Apple’s month of discontent ended Friday with the company surrendering the title of most valuable American company to what had once been its biggest rival: Microsoft.

By the time the stock market closed, Microsoft’s shares had risen 0.6 percent, to end November at $110.89, and give it a market capitalization of $851.2 billion. By contrast, Apple shares were trimmed by 0.5 percent, to finish the month at $178.58, and left the iPhone maker’s market value at $847.4 billion.

A company’s market capitalization is determined by multiplying the number of its shares outstanding by its stock price. According to its most recent Securities and Exchange Commission filings, Microsoft has 7,676,218,736 shares outstanding, while Apple counted 4,745,398,000 shares.

While the title of most valuable company can be measured literally, it is also highly symbolic. And the decline of Apple’s position from its lofty perch is a symbol of how investors’ view of its prospects has changed over the past month.

On Nov. 1, Apple’s share price closed at $222.22, which left the company with a market cap of $1.05 trillion. That afternoon, Apple reported quarterly results that included weak growth in iPhone revenue, gave a sales forecast that disappointed Wall Street, and also said that it would no longer report quarterly unit sales of iPhones, iPads and Mac computers. All that led to concerns that Apple’s bellwether products were losing popularity with consumers, and by the time trading wrapped up Friday, Apple’s shares had fallen 19.6 percent for the month.

Microsoft, however, saw its shares rise nearly 4 percent in November. The gain might not have been much, but its mild advance looks like straight-up muscle flexing when compared to Apple’s weakness over the past 30 days.

Microsoft’s performance has been helped by its steady transition to the cloud, and build up a solid position against cloud-services leader Amazon under Chief Executive Satya Nadella, who made cloud technologies Microsoft’s prime focus when he became CEO in 2014.
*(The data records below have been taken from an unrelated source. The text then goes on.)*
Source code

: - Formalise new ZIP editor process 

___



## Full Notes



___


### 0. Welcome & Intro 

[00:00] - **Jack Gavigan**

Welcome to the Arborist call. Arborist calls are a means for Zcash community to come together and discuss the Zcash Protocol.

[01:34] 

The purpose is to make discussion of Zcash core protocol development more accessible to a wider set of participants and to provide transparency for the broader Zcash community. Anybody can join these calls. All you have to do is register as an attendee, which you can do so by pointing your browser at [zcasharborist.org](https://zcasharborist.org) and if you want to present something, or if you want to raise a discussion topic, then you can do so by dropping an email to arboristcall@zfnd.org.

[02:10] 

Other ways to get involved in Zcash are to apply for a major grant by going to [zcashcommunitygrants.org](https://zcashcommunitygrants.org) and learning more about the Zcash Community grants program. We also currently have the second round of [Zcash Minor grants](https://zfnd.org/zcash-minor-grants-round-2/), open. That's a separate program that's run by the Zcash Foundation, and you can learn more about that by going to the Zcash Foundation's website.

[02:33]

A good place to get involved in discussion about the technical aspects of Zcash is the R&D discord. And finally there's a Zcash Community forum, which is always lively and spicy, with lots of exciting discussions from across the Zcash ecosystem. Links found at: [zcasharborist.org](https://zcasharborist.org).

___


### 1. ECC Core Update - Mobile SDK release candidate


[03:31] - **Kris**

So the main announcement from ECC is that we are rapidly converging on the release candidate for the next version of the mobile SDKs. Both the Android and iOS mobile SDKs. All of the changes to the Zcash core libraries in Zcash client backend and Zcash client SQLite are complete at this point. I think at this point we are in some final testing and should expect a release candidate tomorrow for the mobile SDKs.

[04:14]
“While AWS (Amazon Web Services) remains the leader in cloud, we believe Microsoft is starting to close the gap,” said Dan Ives, managing director for research with Wedbush Securities. “More investors are starting to appreciate how leveraged (Microsoft) is to the transformational cloud trend set to play out over the coming years in this cloud arms race.”

Should Microsoft hold onto its position against Apple until the end of December, it will be the first time since 2002 that it will have finished a year as the most valuable company. Apple has held that title every year since the end of 2012.